Provided records:
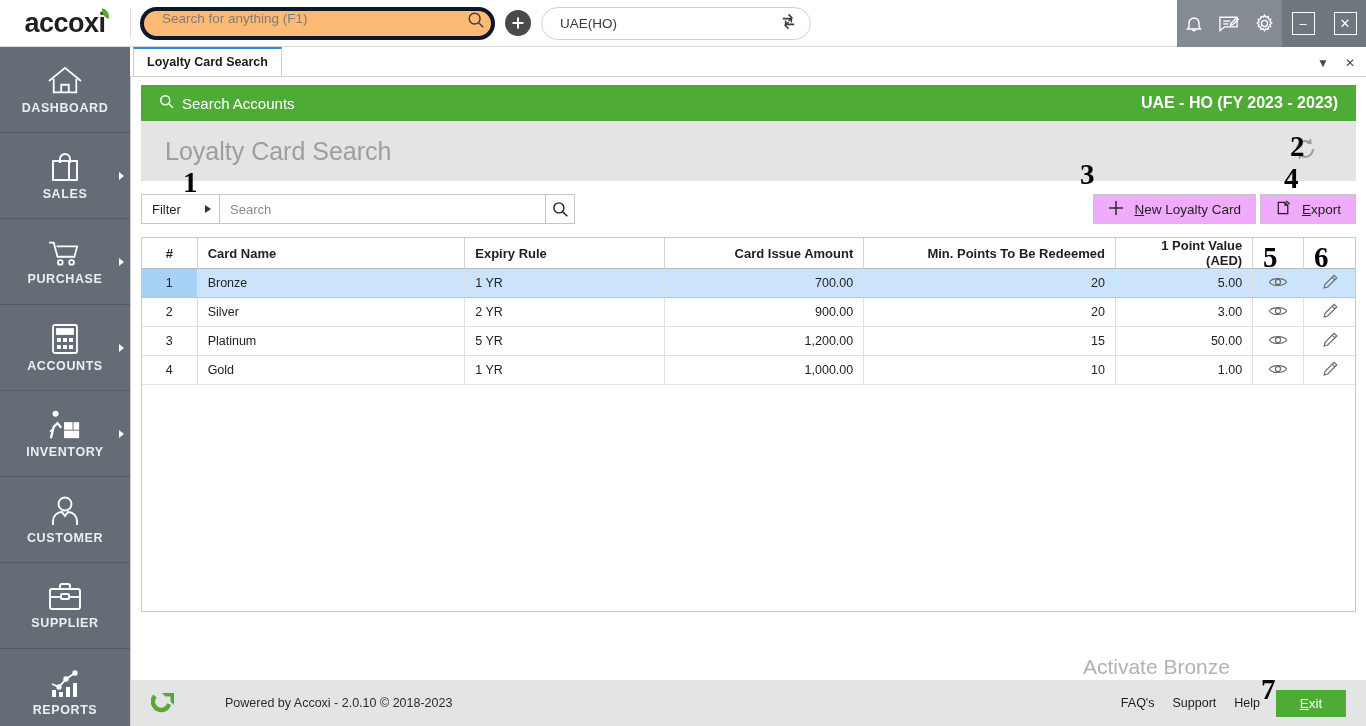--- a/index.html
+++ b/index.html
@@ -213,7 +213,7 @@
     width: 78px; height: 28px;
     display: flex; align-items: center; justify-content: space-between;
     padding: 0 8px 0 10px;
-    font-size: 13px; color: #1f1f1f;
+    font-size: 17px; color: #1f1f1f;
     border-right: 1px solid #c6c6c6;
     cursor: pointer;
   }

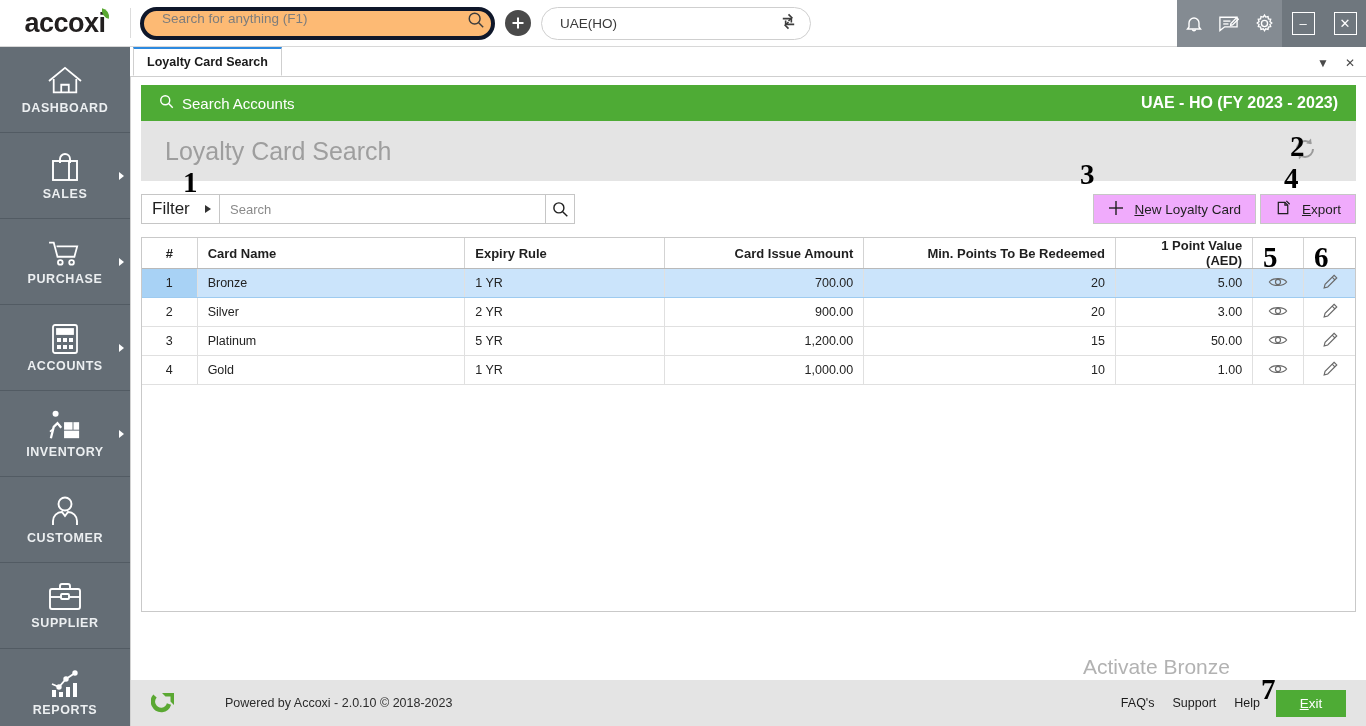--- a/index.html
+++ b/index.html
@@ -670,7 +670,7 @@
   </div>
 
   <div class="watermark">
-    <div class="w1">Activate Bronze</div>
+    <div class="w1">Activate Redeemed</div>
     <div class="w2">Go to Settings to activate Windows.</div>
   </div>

---

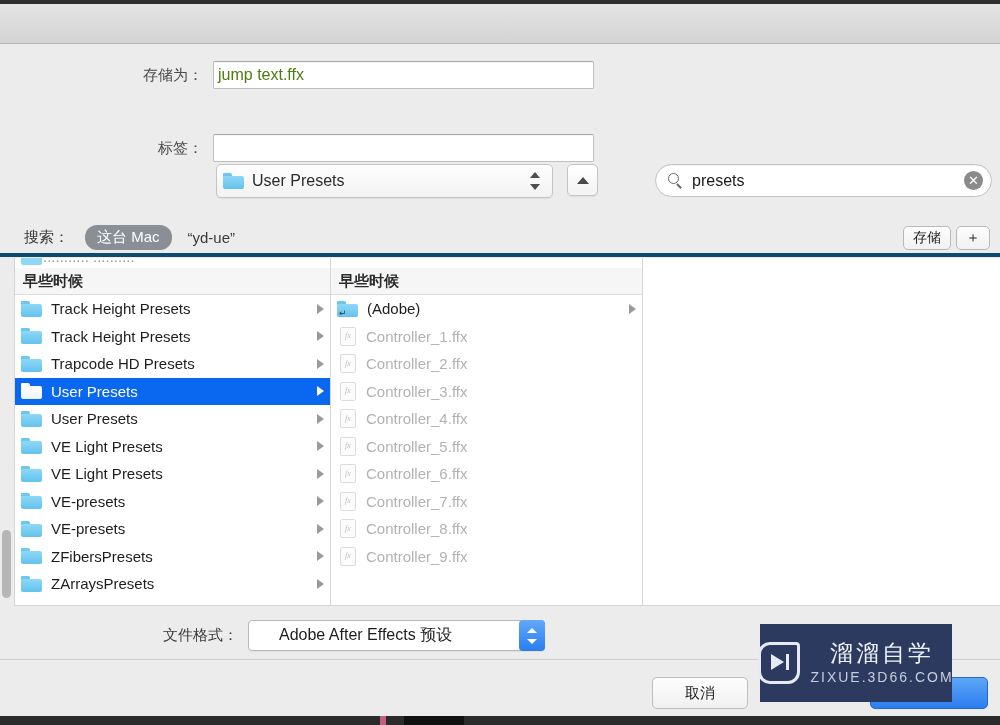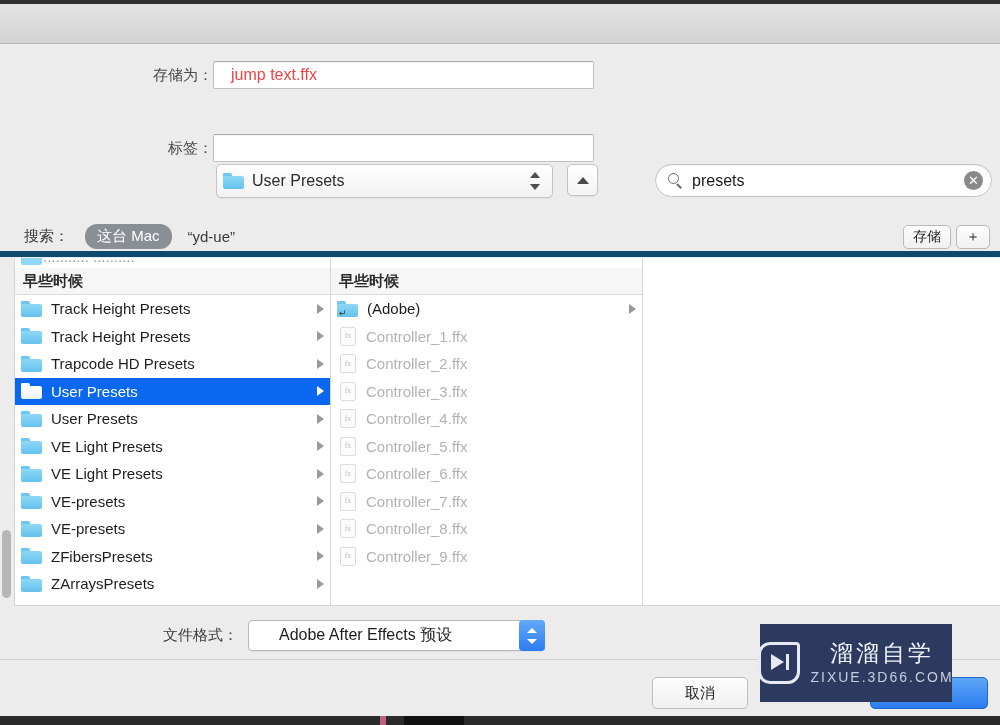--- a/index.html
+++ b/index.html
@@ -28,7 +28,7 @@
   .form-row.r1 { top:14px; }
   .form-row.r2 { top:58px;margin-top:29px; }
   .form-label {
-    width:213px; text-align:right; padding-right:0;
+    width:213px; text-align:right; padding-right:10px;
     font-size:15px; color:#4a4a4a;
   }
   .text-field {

Action item: Go through the entries and return each line where the word "color" appears.

Exercise response:
-    font-size: 13px; color: #1f1f1f;
+    font-size: 17px; color: #1f1f1f;
     font-size:15px; color:#4a4a4a;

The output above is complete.